Neil's News

MobWrite 3

20 January 2009

On the heels of last week's tech talk, here's MobWrite 3. Now with guaranteed synchronization and many other improvements. When demoing it at Google I like to yank my Ethernet cable in mid-edit then watch the system recover gracefully. There's a lot more to come, but I think the synchronization protocol is now stable. Everything else is just add-on features.

Talk amongst yourselves. Be nice. (This instance of MobWrite is running on my dev server, so it may go up and down.)

A couple of follow-ups from previous stories:

Last week I posted a photo of an apparently dangerous electrical panel inside the engine room of the S.S. Jeremiah O'Brien.

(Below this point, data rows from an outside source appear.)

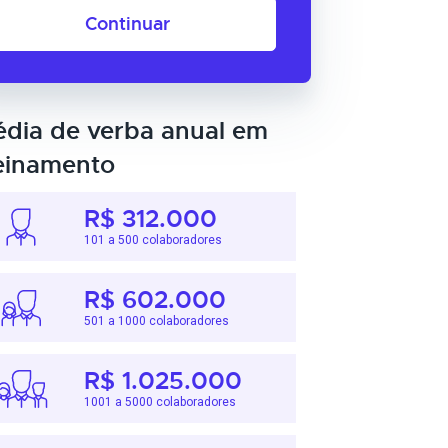
Continuar
dia de verba anual em
einamento
R$ 312.000
101 a 500 colaboradores
R$ 602.000
501 a 1000 colaboradores
R$ 1.025.000
1001 a 5000 colaboradores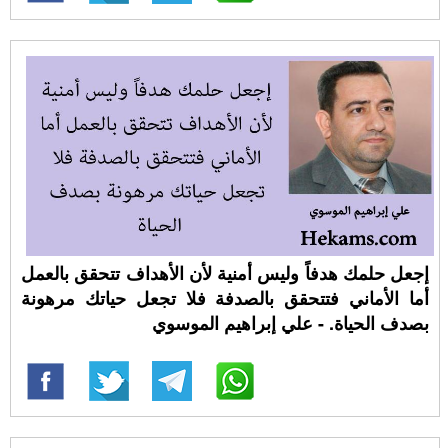
إجعل حلمك هدفاً وليس أمنية لأن الأهداف تتحقق بالعمل
أما الأماني فتتحقق بالصدفة فلا تجعل حياتك مرهونة
بصدف الحياة. - علي إبراهيم الموسوي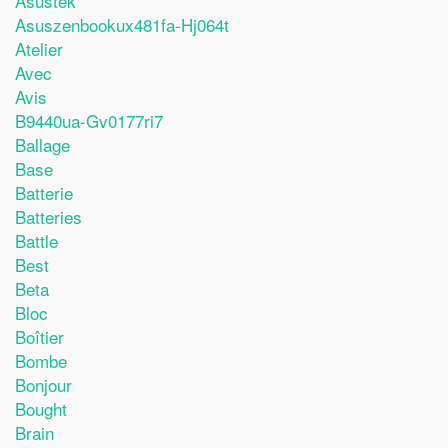
Asustek
Asuszenbookux481fa-Hj064t
Atelier
Avec
Avis
B9440ua-Gv0177ri7
Ballage
Base
Batterie
Batteries
Battle
Best
Beta
Bloc
Boîtier
Bombe
Bonjour
Bought
Brain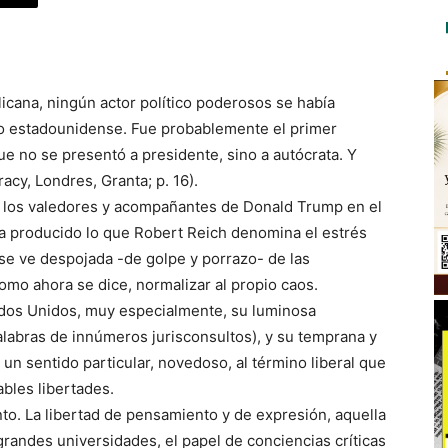
cana, ningún actor político poderosos se había
ico estadounidense. Fue probablemente el primer
e no se presentó a presidente, sino a autócrata. Y
cy, Londres, Granta; p. 16).
or los valedores y acompañantes de Donald Trump en el
ha producido lo que Robert Reich denomina el estrés
se ve despojada -de golpe y porrazo- de las
omo ahora se dice, normalizar al propio caos.
ados Unidos, muy especialmente, su luminosa
palabras de innúmeros jurisconsultos), y su temprana y
n un sentido particular, novedoso, al término liberal que
ables libertades.
nto. La libertad de pensamiento y de expresión, aquella
grandes universidades, el papel de conciencias críticas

Documentation shows that the O'Brien runs on 110v DC and the limit of lethality is approximately 50V AC or 120V DC. So it would sting like crazy, but probably won't kill a healthy person.

Last May I posted a picture of a plane floating after an emergency water landing, as depicted on a safety pamphlet. I had claimed that this was impossible for planes which have engines under the wing. Here's a video showing what normally happens when such a water landing is attempted. The only successful water landing in history was in 1968 when a DC-8 (which has very small underwing engines) landed in San Francisco Bay. Thus it came as quite a surprise when Flight 1549 landed uneventfully in the Hudson River last week. Thus I take it back, it's not impossible, just improbable.

It would also be interesting to objectively look at who should get what fraction of the credit for executing the successful landing: the pilot (who has received all the credit) or some software engineers in France who wrote the flight-control systems. Airbus has been the leader in fly-by-wire controls (though they got off to a rough start (interestingly that was an A320, the same as the one in the Hudson)).